Document segment:
--------------------------------

For example, in the case of acoustic waves, the sensor(s) may be a force gauge and/or a microphone that is actuated by the acoustic waves. The tip (229) of the active pen (240) may need to be placed against the speaker (114) for the transmission to take place. As another example, in the case of electromagnetic signals over an audio cable, the sensor(s) may be a socket for an audio jack (e.g., ⅛″ audio jack, 1/16″ audio jack, etc.). As yet another example, in the case of light emitted from the display screen (155), the sensor(s) may be a photo-receiver or other optical detector (e.g., photo-diode, photo-transistor, photo cell, etc.) which generates an electrical signal that is a function of the detected light. The one or more sensors may be placed along the body of the active pen (240). Additionally or alternatively, the one or more sensors may be placed within the tip (229) of the active pen (240). In one or more embodiments, the sensor(s) is a light emitting diode (LED) on the exterior of the active pen (240) that was previously used as an indicator and has been repurposed to act as an optical detector.
In one or more embodiments of the invention, the receiver (222) includes circuitry and/or circuit components (e.g., analog-to-digital (A/D) converters, comparators, amplifiers, decoders, error correction code (ECC) blocks, etc.) to extract (e.g., demodulate, decode, etc.) the reprogramming instructions from the format in which the reprogramming instructions were transmitted. Although the receiver (222) is shown as a single block in FIG. 2, the receiver (222) may be composed of multiple blocks scattered within the active pen (240).
In one or more embodiments, the active pen (240) includes the controller (224). The controller (224) is a processor or micro-processor that executes the software (225). As discussed above, the type/content of data that is transmitted by the active pen (240), the modulation scheme used to transmit the data, the function of the buttons (not shown) on the active pen, etc., are controlled, at least in part, by the software (225). In one or more embodiments of the invention, the controller (224) is configured to modify the software (225) based on the reprogramming instructions. Modifying the software (225) may include replacing a portion or all of the software (225) with replacement code. The replacement code may be transmitted as part of the reprogramming instructions. Additionally or alternatively, the replacement code may already be stored within the active pen (240) and the reprogramming instructions identify the replacement code but do not include the replacement code. Modifying the software (225) may include changing one or more operating parameters of the active pen (240) (e.g., frequency at which the active pen transmits signals, output power of the transmitted signals, etc.).

--------------------------------

Given data:
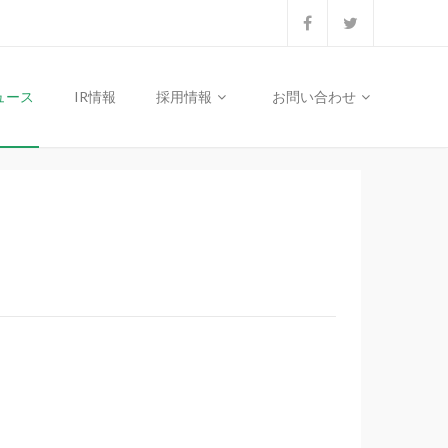
ュース
IR情報
採用情報
お問い合わせ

--------------------------------

Task prompt: Could you condense the paragraph of the active pen text that begins "In one or more embodiments, the active pen (240) includes the controller (224)" into a short bulleted list that keeps its main facts?

Solution:
- The active pen (240) includes the controller (224), a processor or micro-processor that executes the software (225).
- The software (225) controls, at least in part, the type/content of data the pen transmits, the modulation scheme used, and the function of the pen's buttons.
- The controller (224) is configured to modify the software (225) based on the reprogramming instructions.
- Modification may replace part or all of the software with replacement code. That code may be sent with the reprogramming instructions, or it may already be stored in the pen, with the instructions identifying it without including it.
- Modification may also change operating parameters of the pen, such as the frequency at which it transmits signals or the output power of those signals.